CROCODILOS E
AVESTRUZES
Ligia Amaral apresenta de maneira muito hábil
suas reflexões, posicionamentos e inquietações pertinentes ao espaço das
diferenças/deficiências, salientando a importância de o leitor ser informado a
respeito do lugar de onde ela fala, esclarecendo que falar de algo interno a si
próprio amplia a validade e significação do discurso.
Como ponto de partida, Ligia Amaral
torna urgente, ao tratar do termo diferença, primeiramente, seu esforço no
sentido de colocar sob os holofotes aquilo que apreende como diferença em seus
textos, visto que esta pode fazer referencia a inúmeras
manifestações/estados/coisas.
Então, pontua que a diferença a que se refere
é a “diferença física”, aquela que pode ser “absorvida” pelo olhar do outro,
enfatizando a amplitude desta idéia, fazendo-nos pensar a respeito de tão vasto
é esse contexto, utilizando como exemplos de diferenças físicas o obeso, o
baixo, o negro, aquele que utiliza óculos, o surdo, o cego, o paraplégico etc.
No entanto, evidencia que o lugar da diferença, inegavelmente, é o corpo.
(AMARAL, 1998)
Debruçando sobre essa construção conceitual,
intencionando enveredar por caminhos mais significativos e relevantes, mas não
menos tortuosos, a autora apresenta o conceito de “significativamente
diferente” ou “diferença significativa” como sinônimo de
deficiente/deficiência.
A diferença pode ser
construída negativamente – por meio da exclusão ou da marginalização daquelas
pessoas que são definidas como “outros” (...) Por outro lado, ela pode ser
celebrada como fonte de diversidade, heterogeneidade e hibridismo, sendo vista
como enriquecedora: é o caso dos movimentos sociais que buscam resgatar as
identidades sexuais dos constrangimentos da norma e celebrar a diferença.
(WOODWARD, 2000, p.50).
Para Amaral (1998) mediante
manifesta diversidade, e considerando sua proclamada legitimidade, o pensamento
a respeito da diferença significativa ou deficiência, possivelmente, encontrará
uma nova mentalidade.
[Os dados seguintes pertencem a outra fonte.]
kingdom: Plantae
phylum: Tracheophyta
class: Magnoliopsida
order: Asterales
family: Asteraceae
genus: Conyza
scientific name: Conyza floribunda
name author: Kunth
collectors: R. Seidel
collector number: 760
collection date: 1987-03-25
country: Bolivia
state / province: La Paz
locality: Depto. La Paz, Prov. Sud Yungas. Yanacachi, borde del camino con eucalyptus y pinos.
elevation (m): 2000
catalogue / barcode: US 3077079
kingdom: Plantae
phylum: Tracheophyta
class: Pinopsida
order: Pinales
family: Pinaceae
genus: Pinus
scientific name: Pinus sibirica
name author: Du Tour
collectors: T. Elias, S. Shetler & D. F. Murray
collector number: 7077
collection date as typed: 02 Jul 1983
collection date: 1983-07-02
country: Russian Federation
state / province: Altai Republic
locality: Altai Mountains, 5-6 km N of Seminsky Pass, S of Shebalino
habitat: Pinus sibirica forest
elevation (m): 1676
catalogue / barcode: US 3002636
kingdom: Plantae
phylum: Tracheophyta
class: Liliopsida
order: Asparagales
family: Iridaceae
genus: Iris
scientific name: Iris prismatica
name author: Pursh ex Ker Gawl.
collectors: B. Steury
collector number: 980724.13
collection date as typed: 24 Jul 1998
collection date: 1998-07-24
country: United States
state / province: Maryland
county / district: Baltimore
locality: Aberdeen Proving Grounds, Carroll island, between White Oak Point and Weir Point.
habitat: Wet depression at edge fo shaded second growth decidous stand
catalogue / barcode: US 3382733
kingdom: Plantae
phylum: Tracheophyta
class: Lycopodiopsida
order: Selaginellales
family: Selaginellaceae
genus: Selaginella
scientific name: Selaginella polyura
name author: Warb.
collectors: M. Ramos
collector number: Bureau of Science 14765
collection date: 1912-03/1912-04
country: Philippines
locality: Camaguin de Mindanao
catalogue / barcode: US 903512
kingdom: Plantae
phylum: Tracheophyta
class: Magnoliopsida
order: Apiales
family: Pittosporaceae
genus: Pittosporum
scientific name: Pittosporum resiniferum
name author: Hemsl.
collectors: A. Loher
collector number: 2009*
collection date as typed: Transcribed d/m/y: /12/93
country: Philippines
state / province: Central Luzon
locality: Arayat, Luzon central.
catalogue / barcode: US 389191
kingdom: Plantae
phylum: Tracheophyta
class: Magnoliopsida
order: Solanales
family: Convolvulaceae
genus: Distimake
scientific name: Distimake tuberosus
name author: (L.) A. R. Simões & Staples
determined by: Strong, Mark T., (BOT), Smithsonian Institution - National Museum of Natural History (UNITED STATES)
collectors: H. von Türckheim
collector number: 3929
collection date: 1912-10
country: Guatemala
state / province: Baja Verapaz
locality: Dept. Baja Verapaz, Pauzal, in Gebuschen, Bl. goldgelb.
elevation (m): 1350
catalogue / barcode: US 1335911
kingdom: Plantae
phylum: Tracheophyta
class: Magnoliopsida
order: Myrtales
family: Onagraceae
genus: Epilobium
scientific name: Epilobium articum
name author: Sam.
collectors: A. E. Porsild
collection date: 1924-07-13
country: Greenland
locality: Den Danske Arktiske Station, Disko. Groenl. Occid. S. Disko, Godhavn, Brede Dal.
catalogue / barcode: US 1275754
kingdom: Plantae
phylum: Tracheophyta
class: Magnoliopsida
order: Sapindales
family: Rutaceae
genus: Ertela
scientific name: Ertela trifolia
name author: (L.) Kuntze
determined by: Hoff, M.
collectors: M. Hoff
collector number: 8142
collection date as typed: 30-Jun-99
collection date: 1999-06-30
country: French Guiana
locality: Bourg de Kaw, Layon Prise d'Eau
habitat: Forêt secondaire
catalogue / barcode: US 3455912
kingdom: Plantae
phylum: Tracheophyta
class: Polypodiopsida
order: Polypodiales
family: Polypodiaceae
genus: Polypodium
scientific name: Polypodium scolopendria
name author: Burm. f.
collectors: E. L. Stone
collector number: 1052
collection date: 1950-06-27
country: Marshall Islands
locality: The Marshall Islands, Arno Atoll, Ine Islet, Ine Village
A autora revela, desta maneira, uma das idéias nucleares
desse caminho tortuoso, que pode nos levar, não somente a entender, respeitar e
aceitar o “outro”, mas, e principalmente, se colocar no papel do “outro” ou
permitir ao “outro” ser “eu”, assim
O preconceito é uma construção
conceitual estabelecida anteriormente à nossa experiência. Constituindo duas
dimensões principais: uma é a atitude, definida a partir de nossas
predisposições psíquicas favoráveis ou desfavoráveis (para o nosso discurso,
desfavorável) em relação a algo ou alguém, sendo seus conteúdos emocionais a
admiração, medo, raiva, repulsa, amor, ódio etc; agindo com filtro para nossas
interpretações e percepções. E a segunda dimensão trata do desconhecimento, o
qual deriva da desinformação dos fatos ou sentimentos/emoções não elaborados.
(AMARAL, 1998).
Conclusivamente, externamos a necessidade
de sairmos da posição de avestruzes, transformando nossos pensamentos e anseios
em objetivações, em ações práticas que se materializem no dia-a-dia, utilizando
as pontes movediças do conhecimento teórico-científico para transitar de
maneira segura pelo rio das relações intra e interpessoais, que estão repletas
de crocodilos que levam a tonalidade e o peso do preconceito, do estereótipo e
do estigma.
As metáforas dos crocodilos e
avestruzes utilizadas pela autora nos remetem à complexidade do momento atual,
no qual as relações humanas evidenciam crises, embates e a falta de respostas
para a diversidade e para as diferenças. Ainda vislumbramos ou mesmo tateamos
estratégias e modos de conduta ética para lidar com esta realidade e percebemos
que esta preocupação tem sido crescente na formação de pessoas voltadas às
relações humanas, como é o nosso caso.